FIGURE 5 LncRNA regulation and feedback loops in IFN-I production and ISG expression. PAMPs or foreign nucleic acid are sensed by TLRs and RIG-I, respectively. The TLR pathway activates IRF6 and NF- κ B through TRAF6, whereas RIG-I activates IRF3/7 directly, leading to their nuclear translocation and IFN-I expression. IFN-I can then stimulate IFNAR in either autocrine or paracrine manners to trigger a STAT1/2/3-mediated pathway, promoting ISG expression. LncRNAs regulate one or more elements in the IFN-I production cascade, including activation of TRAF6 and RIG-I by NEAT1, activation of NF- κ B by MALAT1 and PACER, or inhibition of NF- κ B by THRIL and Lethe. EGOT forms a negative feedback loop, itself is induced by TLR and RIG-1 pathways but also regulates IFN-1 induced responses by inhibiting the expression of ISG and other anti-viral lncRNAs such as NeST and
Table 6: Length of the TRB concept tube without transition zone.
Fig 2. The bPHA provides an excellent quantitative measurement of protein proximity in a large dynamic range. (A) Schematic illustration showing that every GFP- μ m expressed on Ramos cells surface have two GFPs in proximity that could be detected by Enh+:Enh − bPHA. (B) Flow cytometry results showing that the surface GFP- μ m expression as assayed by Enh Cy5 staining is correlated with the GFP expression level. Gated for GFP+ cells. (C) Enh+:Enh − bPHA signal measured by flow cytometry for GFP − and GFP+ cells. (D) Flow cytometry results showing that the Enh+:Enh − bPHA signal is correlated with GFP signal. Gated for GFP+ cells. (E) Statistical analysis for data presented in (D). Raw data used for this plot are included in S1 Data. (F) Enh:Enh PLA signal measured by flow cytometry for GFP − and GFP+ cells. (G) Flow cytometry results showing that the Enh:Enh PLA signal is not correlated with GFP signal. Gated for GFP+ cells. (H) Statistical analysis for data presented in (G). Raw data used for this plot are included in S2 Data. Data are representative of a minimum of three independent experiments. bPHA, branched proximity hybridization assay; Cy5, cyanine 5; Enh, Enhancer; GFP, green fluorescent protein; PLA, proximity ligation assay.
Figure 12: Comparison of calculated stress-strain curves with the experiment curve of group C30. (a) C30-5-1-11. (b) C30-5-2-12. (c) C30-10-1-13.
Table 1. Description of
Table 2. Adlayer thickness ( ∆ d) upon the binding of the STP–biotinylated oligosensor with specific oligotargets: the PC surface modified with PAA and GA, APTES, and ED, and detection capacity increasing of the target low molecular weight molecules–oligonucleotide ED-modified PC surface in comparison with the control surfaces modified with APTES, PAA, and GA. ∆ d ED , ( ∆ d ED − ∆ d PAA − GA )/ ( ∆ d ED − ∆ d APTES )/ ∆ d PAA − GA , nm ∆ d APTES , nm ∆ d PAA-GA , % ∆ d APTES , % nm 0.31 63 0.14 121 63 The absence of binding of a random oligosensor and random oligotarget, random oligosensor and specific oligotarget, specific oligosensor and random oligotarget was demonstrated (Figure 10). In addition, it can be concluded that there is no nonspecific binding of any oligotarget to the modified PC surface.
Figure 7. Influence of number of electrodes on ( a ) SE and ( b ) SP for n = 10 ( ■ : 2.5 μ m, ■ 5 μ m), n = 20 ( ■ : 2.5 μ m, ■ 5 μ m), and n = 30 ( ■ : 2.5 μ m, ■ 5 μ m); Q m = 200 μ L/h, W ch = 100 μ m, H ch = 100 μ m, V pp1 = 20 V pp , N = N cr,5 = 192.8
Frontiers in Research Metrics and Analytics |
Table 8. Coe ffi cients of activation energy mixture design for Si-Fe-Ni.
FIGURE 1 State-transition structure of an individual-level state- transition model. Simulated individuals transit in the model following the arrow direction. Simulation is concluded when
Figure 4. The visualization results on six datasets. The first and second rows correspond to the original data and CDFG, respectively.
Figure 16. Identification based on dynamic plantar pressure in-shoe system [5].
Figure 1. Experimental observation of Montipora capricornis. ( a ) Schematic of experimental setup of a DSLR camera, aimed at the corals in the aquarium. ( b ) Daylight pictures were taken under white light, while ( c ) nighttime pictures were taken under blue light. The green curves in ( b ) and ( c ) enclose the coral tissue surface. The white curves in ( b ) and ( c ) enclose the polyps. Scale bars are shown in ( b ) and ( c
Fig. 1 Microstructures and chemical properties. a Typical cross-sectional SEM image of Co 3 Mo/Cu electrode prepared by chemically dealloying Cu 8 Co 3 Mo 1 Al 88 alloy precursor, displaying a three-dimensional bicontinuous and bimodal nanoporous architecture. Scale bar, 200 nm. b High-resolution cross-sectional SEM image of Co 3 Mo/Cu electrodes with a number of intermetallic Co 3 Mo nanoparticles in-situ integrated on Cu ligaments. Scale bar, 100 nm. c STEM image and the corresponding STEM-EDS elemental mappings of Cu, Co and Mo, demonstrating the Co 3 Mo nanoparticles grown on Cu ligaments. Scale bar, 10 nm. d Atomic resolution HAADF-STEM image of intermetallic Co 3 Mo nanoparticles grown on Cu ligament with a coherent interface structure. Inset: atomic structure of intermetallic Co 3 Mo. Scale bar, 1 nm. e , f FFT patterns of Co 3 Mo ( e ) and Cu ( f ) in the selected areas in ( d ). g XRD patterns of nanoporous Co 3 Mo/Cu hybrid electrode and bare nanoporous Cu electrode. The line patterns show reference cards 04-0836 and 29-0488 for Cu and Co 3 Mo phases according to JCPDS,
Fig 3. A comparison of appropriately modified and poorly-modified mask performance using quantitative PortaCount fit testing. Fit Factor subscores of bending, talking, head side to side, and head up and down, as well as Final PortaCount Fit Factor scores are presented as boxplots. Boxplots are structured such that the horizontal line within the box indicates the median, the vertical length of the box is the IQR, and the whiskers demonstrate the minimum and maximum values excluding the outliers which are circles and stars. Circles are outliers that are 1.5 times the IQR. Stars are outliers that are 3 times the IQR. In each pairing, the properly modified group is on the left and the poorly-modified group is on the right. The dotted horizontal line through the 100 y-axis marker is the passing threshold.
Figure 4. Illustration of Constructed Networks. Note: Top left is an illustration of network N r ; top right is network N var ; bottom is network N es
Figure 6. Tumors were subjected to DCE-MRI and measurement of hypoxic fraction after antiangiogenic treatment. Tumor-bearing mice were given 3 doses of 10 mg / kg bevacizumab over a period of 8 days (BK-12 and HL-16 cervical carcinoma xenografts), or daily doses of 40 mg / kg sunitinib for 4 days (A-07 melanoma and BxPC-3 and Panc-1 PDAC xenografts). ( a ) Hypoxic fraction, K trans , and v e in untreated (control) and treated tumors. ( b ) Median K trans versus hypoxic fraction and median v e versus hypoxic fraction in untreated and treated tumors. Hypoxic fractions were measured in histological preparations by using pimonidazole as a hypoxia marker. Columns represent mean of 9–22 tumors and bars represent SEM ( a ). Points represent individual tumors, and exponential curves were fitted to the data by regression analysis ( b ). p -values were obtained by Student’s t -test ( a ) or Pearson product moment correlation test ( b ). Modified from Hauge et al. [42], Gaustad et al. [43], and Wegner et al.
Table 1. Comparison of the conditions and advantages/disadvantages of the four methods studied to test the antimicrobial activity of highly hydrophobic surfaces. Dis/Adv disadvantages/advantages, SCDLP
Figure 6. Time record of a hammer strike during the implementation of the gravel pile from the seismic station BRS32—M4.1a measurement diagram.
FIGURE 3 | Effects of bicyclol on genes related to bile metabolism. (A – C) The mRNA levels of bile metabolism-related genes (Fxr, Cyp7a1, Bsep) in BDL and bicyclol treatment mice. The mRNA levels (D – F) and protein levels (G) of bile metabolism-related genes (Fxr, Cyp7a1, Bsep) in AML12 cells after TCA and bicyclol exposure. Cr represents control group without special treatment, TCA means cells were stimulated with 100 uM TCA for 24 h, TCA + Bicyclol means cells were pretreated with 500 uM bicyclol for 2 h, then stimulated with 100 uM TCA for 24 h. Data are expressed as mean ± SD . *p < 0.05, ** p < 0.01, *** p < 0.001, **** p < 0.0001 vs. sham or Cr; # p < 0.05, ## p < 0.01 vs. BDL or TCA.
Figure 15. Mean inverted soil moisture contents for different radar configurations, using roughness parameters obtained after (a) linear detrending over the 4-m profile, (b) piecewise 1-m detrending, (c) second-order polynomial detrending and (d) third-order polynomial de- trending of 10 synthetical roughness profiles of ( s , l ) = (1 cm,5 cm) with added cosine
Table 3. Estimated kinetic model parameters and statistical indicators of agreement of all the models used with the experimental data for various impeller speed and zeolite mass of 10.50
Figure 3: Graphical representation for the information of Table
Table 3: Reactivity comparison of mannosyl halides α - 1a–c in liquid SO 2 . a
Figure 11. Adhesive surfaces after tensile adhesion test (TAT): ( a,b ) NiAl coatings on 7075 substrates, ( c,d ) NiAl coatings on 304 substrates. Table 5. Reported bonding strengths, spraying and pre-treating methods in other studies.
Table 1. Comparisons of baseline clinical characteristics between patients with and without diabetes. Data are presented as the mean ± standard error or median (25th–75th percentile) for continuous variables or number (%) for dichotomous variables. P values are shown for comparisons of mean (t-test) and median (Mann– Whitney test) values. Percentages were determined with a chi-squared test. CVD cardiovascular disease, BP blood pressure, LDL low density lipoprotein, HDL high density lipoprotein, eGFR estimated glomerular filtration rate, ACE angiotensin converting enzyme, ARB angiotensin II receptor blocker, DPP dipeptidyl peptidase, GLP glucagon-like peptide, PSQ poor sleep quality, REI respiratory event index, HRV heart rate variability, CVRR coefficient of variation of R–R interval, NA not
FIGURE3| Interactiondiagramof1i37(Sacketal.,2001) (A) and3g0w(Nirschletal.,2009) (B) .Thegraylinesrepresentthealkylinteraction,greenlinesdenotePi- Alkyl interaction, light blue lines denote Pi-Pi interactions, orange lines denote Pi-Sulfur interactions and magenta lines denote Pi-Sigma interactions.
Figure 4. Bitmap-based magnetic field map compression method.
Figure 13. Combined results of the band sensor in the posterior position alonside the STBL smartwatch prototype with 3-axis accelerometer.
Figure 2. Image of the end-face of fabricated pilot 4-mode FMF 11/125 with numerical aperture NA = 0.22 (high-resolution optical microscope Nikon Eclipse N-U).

##############################

- _WHAT IS NEEDED_:
State, as a bare number, how many lines of the material include the string "transition".

- _EXERCISE OUTPUT_:
2